(INSTRUCTIONS FOR THE TASK):
Report how many lines in the records contain the string "nostro", counting a match only when its letter case is the same. Reply with the number alone.

──────── PROVIDED MATERIAL

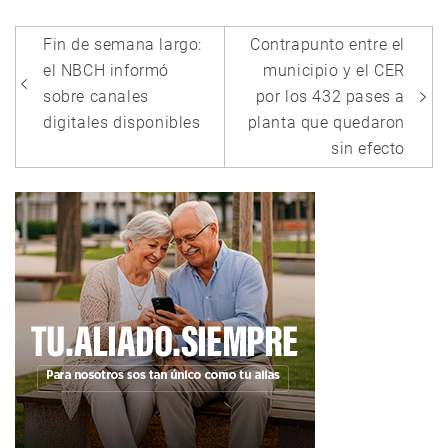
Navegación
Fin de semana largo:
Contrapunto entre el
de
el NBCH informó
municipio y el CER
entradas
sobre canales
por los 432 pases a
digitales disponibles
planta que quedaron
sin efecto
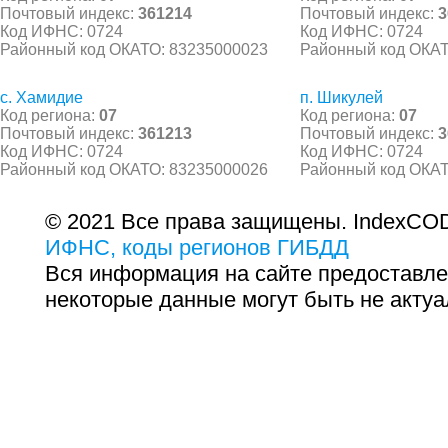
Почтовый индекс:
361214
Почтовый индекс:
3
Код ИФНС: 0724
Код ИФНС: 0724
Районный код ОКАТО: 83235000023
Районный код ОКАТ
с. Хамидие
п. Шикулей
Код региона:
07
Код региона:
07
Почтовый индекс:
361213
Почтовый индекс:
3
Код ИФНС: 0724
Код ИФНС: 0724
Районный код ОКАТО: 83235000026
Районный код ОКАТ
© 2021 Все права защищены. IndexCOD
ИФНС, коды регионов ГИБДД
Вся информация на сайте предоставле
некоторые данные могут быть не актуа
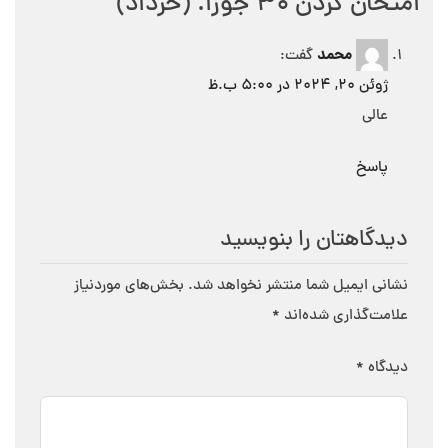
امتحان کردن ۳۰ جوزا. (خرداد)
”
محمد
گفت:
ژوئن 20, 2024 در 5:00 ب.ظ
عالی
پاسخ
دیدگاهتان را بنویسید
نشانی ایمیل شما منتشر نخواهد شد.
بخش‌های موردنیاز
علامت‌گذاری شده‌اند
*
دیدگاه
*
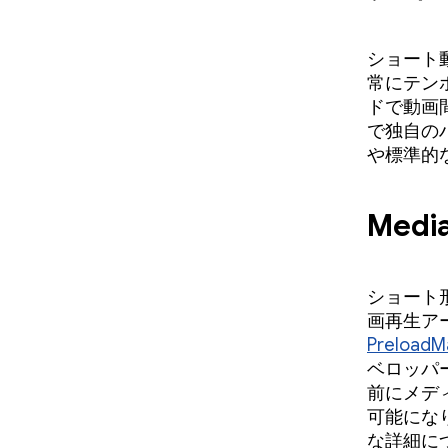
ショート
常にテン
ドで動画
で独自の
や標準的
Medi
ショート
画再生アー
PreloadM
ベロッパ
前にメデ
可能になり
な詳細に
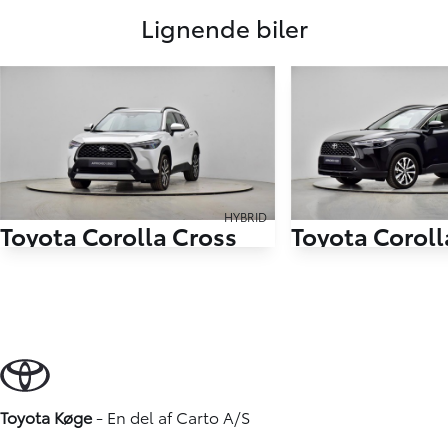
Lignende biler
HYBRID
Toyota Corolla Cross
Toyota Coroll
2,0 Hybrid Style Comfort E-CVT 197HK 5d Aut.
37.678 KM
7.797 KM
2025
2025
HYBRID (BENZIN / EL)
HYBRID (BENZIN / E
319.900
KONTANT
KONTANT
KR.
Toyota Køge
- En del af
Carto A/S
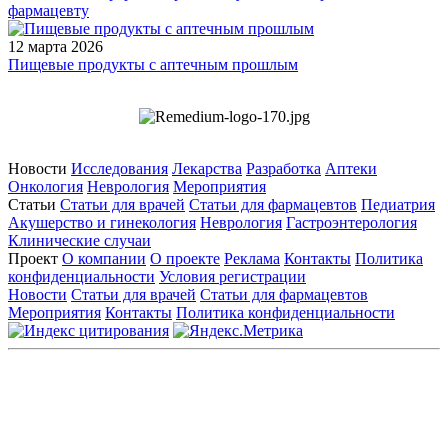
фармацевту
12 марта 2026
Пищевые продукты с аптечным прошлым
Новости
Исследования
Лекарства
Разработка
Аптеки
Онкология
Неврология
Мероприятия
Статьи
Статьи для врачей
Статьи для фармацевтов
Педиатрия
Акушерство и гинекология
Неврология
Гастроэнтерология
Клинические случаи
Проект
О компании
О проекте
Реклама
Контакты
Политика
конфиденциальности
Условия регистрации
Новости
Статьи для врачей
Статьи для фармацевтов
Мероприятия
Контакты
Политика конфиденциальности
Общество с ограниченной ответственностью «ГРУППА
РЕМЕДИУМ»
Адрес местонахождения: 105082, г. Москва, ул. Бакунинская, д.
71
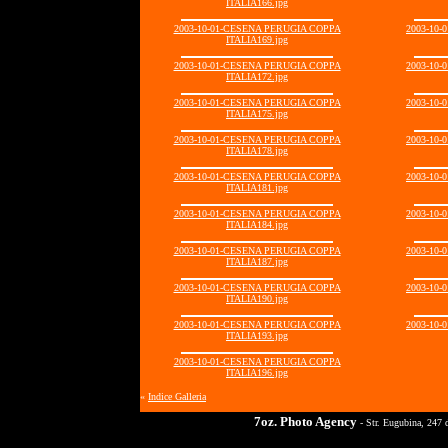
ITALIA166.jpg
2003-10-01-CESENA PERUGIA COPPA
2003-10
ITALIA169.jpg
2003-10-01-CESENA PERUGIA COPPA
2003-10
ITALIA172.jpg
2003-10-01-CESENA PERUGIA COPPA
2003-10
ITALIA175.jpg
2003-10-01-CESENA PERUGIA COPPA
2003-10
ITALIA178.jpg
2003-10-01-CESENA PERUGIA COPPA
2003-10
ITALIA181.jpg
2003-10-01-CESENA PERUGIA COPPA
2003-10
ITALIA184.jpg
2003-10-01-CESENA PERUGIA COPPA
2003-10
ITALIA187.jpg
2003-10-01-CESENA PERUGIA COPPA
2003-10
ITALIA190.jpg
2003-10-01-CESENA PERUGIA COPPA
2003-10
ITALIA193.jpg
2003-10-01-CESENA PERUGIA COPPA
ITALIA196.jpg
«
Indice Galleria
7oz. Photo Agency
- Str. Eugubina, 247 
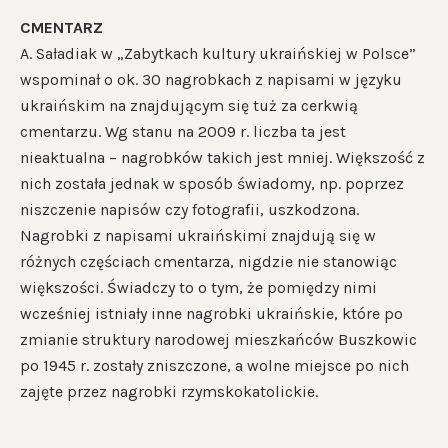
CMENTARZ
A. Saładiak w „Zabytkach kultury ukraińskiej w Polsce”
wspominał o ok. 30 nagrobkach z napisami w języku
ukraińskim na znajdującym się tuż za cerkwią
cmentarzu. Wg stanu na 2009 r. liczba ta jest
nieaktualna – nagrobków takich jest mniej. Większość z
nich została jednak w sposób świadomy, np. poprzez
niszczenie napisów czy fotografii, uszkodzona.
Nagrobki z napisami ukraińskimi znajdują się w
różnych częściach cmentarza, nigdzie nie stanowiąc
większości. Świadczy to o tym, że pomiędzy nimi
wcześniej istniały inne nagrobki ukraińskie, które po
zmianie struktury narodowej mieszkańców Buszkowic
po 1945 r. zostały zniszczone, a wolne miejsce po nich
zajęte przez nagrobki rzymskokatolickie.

────────────────
──────── PROVIDED MATERIAL

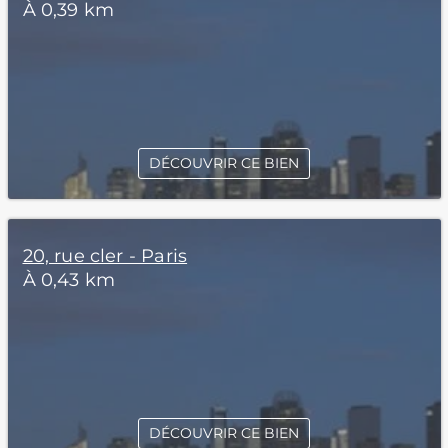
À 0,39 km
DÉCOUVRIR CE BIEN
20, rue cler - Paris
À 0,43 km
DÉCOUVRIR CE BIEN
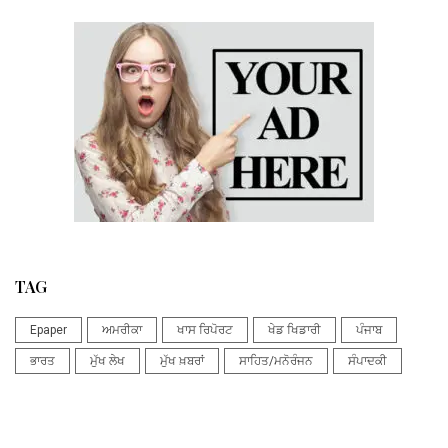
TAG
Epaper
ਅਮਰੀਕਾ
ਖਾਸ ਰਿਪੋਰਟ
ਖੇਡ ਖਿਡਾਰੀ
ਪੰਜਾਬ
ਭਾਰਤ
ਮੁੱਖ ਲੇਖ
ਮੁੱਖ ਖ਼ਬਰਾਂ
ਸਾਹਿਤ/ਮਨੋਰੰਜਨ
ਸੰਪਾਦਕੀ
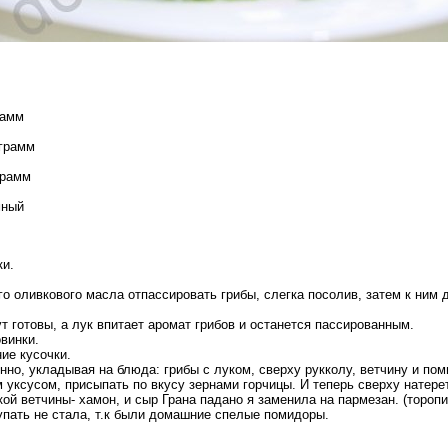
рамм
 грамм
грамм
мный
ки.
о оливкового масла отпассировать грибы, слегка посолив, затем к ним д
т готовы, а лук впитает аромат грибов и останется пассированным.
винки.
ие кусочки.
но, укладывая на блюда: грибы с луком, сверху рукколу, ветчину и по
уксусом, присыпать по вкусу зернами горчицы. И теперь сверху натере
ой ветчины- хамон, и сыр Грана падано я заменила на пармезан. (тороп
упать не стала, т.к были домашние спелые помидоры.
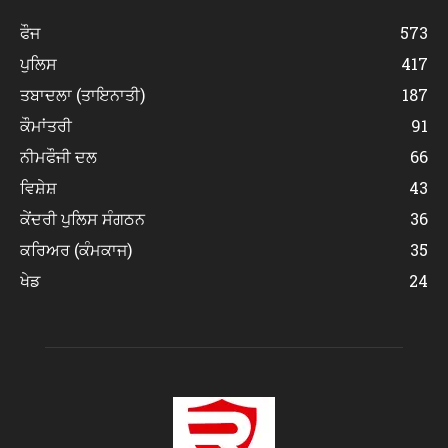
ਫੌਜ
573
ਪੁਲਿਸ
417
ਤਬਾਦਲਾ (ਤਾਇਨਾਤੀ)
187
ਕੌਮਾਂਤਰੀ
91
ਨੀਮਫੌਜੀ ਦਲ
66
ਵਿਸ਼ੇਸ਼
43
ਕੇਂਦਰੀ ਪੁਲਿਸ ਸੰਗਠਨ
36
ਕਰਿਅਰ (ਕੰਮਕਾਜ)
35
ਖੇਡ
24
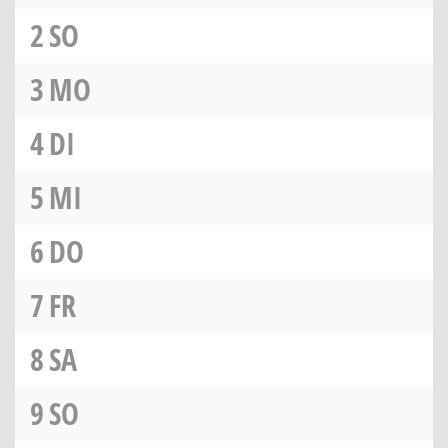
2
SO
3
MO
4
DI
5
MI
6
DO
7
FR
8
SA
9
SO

────────────────
──────── PROVIDED MATERIAL

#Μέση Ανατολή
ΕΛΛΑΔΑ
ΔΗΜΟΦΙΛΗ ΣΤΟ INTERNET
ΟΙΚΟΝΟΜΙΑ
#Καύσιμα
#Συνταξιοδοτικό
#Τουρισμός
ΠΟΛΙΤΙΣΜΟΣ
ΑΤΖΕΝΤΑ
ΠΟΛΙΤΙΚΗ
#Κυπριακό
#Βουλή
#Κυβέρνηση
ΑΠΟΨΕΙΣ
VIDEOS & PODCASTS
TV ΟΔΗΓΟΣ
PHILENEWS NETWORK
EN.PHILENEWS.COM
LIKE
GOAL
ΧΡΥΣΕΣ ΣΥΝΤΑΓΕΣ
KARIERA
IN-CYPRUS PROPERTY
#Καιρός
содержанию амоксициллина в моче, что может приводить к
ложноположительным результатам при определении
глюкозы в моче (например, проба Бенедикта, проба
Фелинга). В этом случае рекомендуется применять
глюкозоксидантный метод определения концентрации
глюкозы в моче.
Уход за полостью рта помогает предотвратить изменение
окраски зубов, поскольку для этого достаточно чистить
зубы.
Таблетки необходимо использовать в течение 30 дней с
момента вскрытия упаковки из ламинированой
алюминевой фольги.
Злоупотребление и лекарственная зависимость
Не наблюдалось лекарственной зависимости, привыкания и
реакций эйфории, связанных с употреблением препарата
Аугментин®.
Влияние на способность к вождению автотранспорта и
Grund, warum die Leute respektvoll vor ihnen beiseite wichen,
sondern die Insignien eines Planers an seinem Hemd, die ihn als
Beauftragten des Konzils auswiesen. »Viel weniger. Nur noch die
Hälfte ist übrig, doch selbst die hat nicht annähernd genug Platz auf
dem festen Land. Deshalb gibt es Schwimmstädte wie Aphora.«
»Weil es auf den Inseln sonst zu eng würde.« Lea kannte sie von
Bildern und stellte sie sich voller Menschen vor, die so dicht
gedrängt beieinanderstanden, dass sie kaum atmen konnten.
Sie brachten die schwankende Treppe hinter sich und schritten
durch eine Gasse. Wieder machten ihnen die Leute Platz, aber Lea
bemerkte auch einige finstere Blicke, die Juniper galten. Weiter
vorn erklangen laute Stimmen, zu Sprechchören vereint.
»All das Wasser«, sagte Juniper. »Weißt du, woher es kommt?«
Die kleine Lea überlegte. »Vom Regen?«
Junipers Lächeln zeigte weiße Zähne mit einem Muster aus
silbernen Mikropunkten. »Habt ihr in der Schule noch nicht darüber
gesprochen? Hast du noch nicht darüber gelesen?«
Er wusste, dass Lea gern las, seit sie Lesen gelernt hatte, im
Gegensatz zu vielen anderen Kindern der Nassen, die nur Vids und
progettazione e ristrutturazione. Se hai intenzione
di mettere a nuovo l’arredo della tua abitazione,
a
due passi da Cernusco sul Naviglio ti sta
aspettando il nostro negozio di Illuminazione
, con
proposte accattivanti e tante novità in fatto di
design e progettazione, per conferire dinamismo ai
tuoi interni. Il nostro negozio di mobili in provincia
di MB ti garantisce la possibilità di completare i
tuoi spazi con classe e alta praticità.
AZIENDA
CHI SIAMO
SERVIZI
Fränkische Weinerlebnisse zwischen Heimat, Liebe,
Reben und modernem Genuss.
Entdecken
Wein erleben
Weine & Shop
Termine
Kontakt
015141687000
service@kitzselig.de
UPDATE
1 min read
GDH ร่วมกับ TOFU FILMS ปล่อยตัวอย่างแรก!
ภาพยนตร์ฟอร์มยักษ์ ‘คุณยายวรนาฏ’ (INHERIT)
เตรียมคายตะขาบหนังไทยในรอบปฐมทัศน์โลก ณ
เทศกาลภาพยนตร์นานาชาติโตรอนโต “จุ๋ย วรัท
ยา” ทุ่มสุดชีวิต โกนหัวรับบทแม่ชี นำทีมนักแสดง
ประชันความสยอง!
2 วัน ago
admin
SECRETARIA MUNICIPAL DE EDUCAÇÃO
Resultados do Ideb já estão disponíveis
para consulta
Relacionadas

────────────────

(WRITTEN RESPONSE):
2